◆ **PROBLEM STATEMENT**: Everything from the line with "Source code" through the last line of the data below should be copied exactly, apart from the pictures.
:: TASK INPUTS ::
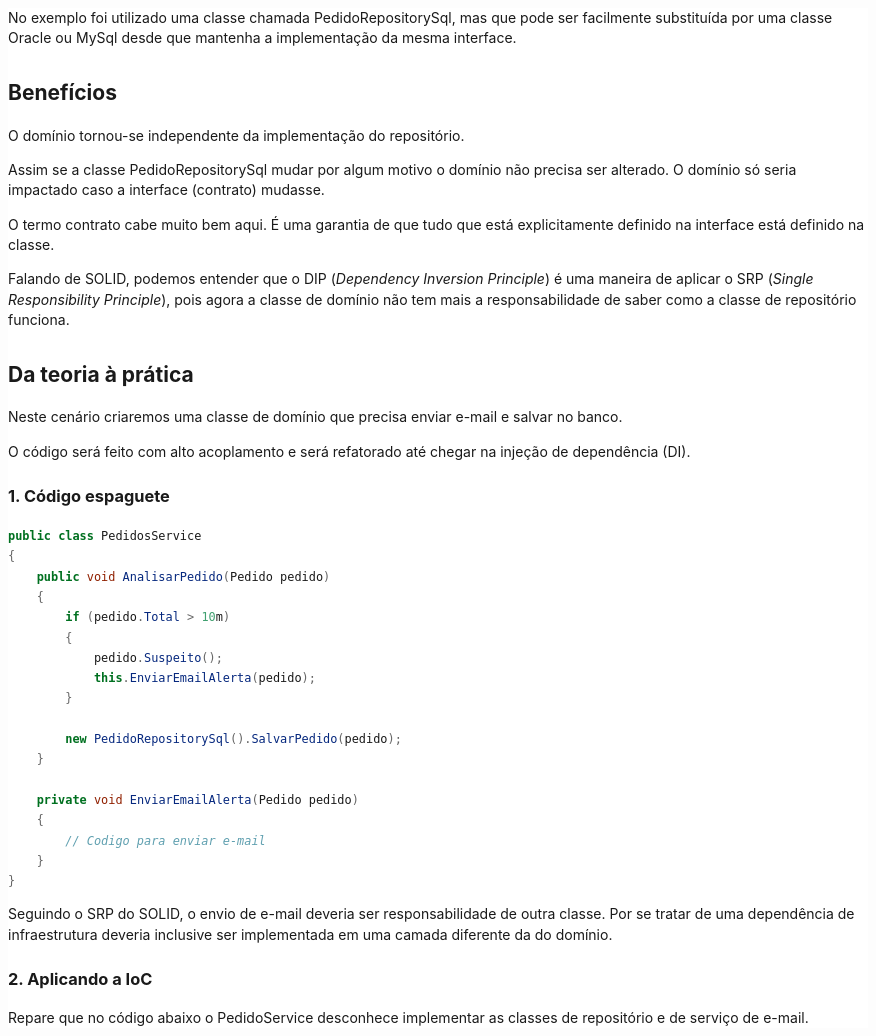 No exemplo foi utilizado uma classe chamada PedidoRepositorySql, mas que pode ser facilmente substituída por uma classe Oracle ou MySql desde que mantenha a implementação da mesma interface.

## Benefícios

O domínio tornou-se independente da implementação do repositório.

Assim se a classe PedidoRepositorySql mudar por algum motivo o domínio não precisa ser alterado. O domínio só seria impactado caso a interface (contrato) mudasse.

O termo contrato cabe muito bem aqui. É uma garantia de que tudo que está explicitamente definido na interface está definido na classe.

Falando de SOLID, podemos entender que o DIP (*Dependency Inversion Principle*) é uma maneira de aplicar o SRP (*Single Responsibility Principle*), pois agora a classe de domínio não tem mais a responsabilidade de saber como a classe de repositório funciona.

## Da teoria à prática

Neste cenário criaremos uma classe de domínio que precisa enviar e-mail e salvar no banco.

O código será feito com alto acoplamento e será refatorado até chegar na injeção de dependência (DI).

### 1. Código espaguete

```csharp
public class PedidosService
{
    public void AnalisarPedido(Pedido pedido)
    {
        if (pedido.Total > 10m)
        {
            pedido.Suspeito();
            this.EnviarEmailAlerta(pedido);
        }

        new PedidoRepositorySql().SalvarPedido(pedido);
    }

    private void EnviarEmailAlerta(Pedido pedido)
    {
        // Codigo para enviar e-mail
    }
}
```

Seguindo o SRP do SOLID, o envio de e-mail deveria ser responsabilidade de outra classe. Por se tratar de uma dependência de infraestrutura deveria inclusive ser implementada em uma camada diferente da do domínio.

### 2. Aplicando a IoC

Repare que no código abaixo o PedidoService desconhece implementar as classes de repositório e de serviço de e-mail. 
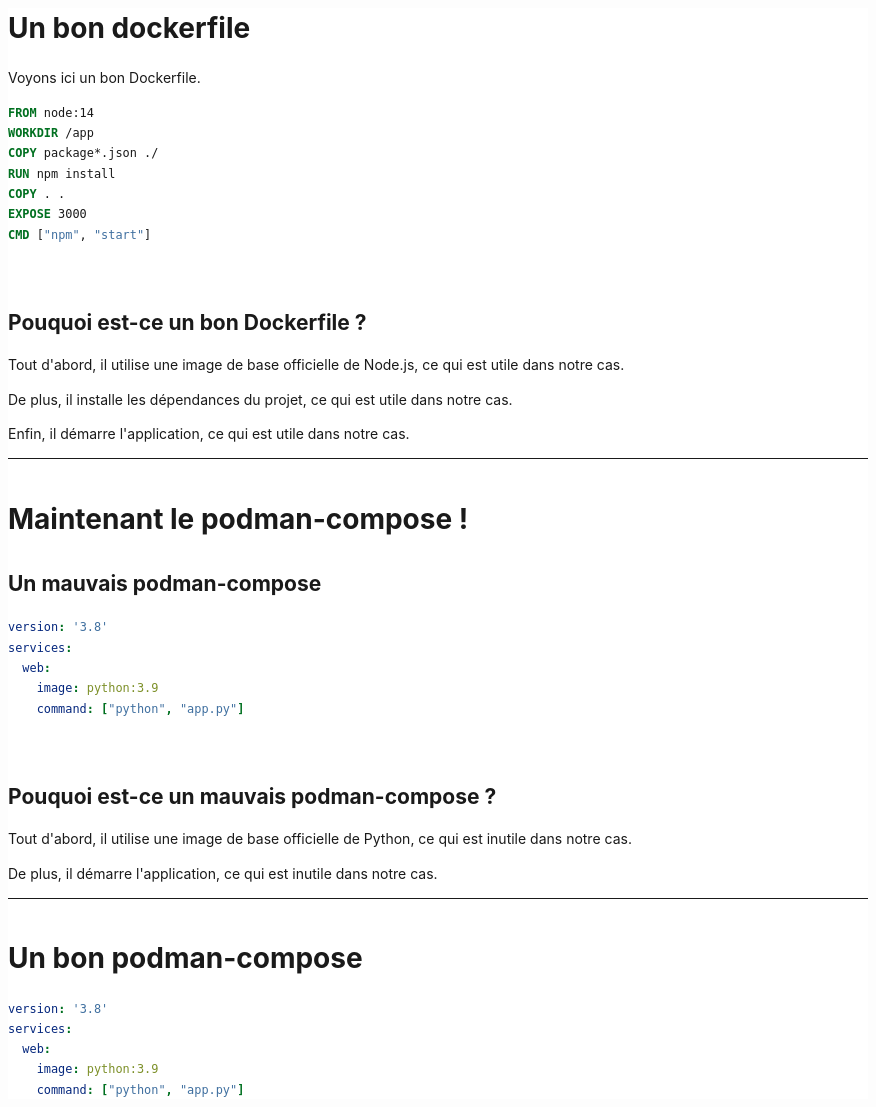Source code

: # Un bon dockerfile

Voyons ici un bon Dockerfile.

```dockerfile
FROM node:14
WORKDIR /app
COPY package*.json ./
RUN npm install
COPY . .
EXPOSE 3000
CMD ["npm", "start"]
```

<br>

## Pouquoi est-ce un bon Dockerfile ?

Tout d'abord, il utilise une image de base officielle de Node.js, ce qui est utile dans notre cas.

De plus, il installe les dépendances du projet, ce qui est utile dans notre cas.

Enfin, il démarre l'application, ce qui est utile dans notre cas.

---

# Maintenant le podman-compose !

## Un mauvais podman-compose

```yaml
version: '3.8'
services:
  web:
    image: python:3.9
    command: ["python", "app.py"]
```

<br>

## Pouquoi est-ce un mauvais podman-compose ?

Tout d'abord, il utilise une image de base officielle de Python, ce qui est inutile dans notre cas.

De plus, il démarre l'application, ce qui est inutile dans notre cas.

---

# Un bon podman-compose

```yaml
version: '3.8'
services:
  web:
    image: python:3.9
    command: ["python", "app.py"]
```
:::
◆ **OUTPUT FOR THIS TASK**:
Source code

: # Un bon dockerfile

Voyons ici un bon Dockerfile.

```dockerfile
FROM node:14
WORKDIR /app
COPY package*.json ./
RUN npm install
COPY . .
EXPOSE 3000
CMD ["npm", "start"]
```

<br>

## Pouquoi est-ce un bon Dockerfile ?

Tout d'abord, il utilise une image de base officielle de Node.js, ce qui est utile dans notre cas.

De plus, il installe les dépendances du projet, ce qui est utile dans notre cas.

Enfin, il démarre l'application, ce qui est utile dans notre cas.

---

# Maintenant le podman-compose !

## Un mauvais podman-compose

```yaml
version: '3.8'
services:
  web:
    image: python:3.9
    command: ["python", "app.py"]
```

<br>

## Pouquoi est-ce un mauvais podman-compose ?

Tout d'abord, il utilise une image de base officielle de Python, ce qui est inutile dans notre cas.

De plus, il démarre l'application, ce qui est inutile dans notre cas.

---

# Un bon podman-compose

```yaml
version: '3.8'
services:
  web:
    image: python:3.9
    command: ["python", "app.py"]
```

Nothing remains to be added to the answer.